Why is this my number one priority?  Because all my work will be in vain if I am not bearing the fruit of the spirit.  In fact, I would take things a step further and say that bearing the fruit of the Spirit is our work and purpose as God's ambassadors.  Paul starts his discourse on love with this:

If I speak in the tongues of men and of angels, but have not love, I am a noisy gong or a clanging cymbal.  And if I have prophetic powers, and understand all mysteries and all knowledge, and if I have all faith, so as to remove mountains, but have not love, I am nothing.  If I give away all I have, and if I deliver up my body to be burned, but have not love, I gain nothing.  (1 Corinthians 13:1-3)

If I feed my children nutritious meals and do everything to foster their education and hobbies, but do not teach them how to love, I have failed.  If I stand up for God's truth where others may disagree with me, but do so without love, then no one will listen and I will have made enemies of those that God loves so much he died for them.  If I busy myself with work and acts of service, but do so without focussing on the love of God which compels, I will become proud, burnt out and bitter.
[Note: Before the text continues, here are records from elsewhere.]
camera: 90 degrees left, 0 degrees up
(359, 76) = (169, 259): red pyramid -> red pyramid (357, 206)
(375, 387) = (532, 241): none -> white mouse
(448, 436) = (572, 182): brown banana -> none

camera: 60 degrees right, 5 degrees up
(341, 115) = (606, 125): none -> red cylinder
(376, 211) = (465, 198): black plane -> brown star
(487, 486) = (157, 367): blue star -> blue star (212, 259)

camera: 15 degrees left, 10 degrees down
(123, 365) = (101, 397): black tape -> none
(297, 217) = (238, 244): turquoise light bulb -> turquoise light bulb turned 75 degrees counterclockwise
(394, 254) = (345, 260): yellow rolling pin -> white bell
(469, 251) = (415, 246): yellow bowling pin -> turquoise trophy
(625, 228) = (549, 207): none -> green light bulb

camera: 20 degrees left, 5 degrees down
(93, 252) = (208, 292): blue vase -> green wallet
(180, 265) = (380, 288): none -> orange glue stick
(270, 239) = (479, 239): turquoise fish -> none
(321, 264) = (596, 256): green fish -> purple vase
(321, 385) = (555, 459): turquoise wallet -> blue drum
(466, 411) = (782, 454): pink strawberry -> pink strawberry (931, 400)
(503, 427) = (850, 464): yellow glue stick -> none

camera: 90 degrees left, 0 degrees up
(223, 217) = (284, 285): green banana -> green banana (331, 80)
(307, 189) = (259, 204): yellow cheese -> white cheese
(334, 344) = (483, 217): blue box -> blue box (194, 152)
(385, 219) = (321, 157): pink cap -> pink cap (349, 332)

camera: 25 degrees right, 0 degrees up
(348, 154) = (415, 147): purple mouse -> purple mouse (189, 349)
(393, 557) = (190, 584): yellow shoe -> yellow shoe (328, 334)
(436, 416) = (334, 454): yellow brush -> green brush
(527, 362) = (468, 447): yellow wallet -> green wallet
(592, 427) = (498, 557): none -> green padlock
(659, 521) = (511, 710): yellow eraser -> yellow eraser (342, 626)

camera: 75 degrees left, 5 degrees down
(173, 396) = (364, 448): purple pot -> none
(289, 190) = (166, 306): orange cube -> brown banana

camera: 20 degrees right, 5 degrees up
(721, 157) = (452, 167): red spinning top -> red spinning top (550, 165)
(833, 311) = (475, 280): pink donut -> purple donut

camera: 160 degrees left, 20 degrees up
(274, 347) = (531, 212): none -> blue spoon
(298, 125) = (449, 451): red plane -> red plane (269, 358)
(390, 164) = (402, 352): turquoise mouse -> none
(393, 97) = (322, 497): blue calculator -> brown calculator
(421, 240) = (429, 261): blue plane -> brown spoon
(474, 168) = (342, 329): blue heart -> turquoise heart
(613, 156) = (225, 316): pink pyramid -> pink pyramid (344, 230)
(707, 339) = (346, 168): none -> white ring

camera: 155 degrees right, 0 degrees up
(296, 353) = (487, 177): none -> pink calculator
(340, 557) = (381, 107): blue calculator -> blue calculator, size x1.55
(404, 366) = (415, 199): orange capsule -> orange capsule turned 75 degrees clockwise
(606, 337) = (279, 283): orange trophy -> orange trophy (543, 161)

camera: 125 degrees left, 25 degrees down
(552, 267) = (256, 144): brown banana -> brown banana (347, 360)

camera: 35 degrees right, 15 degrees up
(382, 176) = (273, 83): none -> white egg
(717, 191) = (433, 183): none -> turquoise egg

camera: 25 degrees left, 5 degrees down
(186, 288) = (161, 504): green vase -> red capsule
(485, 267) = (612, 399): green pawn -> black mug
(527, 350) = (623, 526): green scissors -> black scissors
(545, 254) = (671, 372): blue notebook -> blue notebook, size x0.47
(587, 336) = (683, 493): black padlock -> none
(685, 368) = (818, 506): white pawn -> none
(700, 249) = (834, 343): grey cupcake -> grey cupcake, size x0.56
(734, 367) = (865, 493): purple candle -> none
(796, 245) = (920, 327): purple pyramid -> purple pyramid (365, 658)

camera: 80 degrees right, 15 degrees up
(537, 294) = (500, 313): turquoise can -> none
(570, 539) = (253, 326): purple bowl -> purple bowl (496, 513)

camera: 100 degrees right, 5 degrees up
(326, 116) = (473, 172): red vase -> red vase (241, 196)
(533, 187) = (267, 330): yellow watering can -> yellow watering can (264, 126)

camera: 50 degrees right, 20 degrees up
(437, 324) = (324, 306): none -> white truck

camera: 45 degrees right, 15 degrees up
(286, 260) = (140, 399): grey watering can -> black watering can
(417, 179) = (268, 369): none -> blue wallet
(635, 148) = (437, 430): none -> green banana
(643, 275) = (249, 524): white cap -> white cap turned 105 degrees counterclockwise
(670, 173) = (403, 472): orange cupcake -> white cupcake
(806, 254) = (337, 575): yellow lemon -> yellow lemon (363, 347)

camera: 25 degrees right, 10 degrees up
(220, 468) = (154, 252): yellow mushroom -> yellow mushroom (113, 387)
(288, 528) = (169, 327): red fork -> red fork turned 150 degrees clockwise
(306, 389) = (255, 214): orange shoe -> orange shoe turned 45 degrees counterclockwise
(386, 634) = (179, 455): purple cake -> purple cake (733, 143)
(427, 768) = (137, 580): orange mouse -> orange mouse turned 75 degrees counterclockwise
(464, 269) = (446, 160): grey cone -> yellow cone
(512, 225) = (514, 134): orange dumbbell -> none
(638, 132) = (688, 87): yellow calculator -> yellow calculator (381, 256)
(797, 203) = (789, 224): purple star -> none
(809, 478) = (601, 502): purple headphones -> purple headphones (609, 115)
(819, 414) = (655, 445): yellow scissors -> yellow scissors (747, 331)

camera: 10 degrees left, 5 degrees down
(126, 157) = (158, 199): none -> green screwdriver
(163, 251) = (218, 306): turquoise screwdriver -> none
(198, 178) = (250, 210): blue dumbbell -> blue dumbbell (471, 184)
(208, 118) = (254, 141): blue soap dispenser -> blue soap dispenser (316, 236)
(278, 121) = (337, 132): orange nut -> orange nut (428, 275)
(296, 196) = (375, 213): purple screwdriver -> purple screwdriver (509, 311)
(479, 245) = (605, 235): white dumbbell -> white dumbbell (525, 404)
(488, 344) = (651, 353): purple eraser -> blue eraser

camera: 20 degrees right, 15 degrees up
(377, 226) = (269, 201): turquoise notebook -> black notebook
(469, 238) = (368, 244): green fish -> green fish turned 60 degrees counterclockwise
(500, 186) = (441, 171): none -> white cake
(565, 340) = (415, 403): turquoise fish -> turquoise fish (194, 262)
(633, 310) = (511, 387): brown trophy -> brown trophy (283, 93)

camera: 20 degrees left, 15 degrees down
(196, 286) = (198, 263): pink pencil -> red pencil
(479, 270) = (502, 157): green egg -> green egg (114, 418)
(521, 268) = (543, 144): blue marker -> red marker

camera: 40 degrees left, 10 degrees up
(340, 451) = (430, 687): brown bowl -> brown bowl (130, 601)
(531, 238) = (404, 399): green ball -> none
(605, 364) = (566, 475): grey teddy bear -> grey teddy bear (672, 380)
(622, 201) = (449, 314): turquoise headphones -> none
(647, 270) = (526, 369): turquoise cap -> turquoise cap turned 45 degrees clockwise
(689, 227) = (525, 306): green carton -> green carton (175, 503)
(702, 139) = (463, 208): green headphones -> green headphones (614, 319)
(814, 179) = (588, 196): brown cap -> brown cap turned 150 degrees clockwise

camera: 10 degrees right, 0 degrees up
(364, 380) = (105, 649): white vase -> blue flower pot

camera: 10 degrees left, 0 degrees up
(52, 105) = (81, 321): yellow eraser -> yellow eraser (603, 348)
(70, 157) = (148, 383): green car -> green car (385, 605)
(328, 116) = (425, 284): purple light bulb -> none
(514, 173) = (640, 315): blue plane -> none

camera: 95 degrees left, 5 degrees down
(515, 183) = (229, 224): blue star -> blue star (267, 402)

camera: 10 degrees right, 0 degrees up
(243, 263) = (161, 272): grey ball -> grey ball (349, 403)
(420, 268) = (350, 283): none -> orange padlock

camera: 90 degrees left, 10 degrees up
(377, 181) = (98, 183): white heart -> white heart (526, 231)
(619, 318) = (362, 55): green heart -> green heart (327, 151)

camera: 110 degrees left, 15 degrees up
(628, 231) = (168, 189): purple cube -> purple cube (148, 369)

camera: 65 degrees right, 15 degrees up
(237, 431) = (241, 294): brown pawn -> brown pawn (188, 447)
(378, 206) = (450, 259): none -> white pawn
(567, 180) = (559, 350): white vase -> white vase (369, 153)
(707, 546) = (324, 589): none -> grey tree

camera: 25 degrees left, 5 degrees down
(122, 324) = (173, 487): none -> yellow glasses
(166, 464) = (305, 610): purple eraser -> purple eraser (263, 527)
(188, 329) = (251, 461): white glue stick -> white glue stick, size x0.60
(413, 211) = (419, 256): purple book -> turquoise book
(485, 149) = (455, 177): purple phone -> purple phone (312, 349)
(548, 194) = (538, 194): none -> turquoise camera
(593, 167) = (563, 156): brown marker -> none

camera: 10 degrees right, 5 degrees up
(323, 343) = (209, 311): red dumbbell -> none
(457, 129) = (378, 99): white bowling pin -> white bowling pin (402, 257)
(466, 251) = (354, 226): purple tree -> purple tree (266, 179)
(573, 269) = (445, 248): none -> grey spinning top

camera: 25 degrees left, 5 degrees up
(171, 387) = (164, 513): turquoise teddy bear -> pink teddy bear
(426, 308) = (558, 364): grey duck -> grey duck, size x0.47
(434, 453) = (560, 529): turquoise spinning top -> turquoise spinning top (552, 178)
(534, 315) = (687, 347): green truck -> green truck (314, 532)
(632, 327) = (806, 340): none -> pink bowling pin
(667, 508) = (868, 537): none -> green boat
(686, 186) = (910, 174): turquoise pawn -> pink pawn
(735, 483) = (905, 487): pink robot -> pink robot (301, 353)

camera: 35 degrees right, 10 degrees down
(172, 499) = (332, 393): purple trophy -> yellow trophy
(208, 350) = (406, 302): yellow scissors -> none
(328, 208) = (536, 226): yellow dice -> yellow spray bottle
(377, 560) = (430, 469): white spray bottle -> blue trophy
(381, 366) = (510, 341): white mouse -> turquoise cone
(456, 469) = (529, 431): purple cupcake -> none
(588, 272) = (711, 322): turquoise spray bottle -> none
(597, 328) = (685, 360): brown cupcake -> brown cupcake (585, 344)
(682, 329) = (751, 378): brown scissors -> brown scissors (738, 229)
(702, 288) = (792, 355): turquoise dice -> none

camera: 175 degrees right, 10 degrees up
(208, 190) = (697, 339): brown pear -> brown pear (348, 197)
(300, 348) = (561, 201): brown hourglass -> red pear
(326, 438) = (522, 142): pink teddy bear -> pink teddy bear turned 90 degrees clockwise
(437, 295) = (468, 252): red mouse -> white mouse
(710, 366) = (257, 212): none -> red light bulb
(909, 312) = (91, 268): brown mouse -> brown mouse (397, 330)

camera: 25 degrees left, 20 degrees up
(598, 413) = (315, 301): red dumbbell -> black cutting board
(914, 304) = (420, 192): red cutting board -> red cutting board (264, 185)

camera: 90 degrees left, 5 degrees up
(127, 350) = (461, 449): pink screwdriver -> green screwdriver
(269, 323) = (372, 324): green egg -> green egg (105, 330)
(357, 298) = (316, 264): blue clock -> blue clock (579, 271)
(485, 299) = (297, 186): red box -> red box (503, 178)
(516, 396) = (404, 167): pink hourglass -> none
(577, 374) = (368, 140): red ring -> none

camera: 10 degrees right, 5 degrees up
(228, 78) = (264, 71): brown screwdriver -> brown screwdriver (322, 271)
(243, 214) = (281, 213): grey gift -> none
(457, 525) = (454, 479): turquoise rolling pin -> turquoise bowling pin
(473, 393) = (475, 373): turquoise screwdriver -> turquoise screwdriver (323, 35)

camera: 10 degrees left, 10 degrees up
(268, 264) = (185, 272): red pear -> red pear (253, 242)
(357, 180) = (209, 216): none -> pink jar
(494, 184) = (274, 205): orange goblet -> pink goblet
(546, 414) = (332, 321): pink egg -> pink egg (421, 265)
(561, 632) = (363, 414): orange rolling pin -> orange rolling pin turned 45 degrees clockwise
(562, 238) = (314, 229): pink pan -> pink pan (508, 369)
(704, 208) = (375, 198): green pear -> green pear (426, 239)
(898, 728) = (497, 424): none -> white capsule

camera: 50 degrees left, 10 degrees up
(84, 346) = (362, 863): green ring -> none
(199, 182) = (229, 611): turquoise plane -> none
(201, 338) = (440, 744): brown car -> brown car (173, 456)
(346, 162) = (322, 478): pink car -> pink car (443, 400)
I would say that my New Years' Resolution this year is to pray for the fruit of the Spirit every day, but I know that I will fail in that before the week is out.  However, the great thing is that God uses even the tiniest and most insignificant of faith.  Even when we don't know what to pray for, the Spirit himself intercedes for us with groanings too deep for words (Romans 8:26).   I will resolve to pray, but I will trust in him to make it happen, in his perfect timing, grace and wisdom.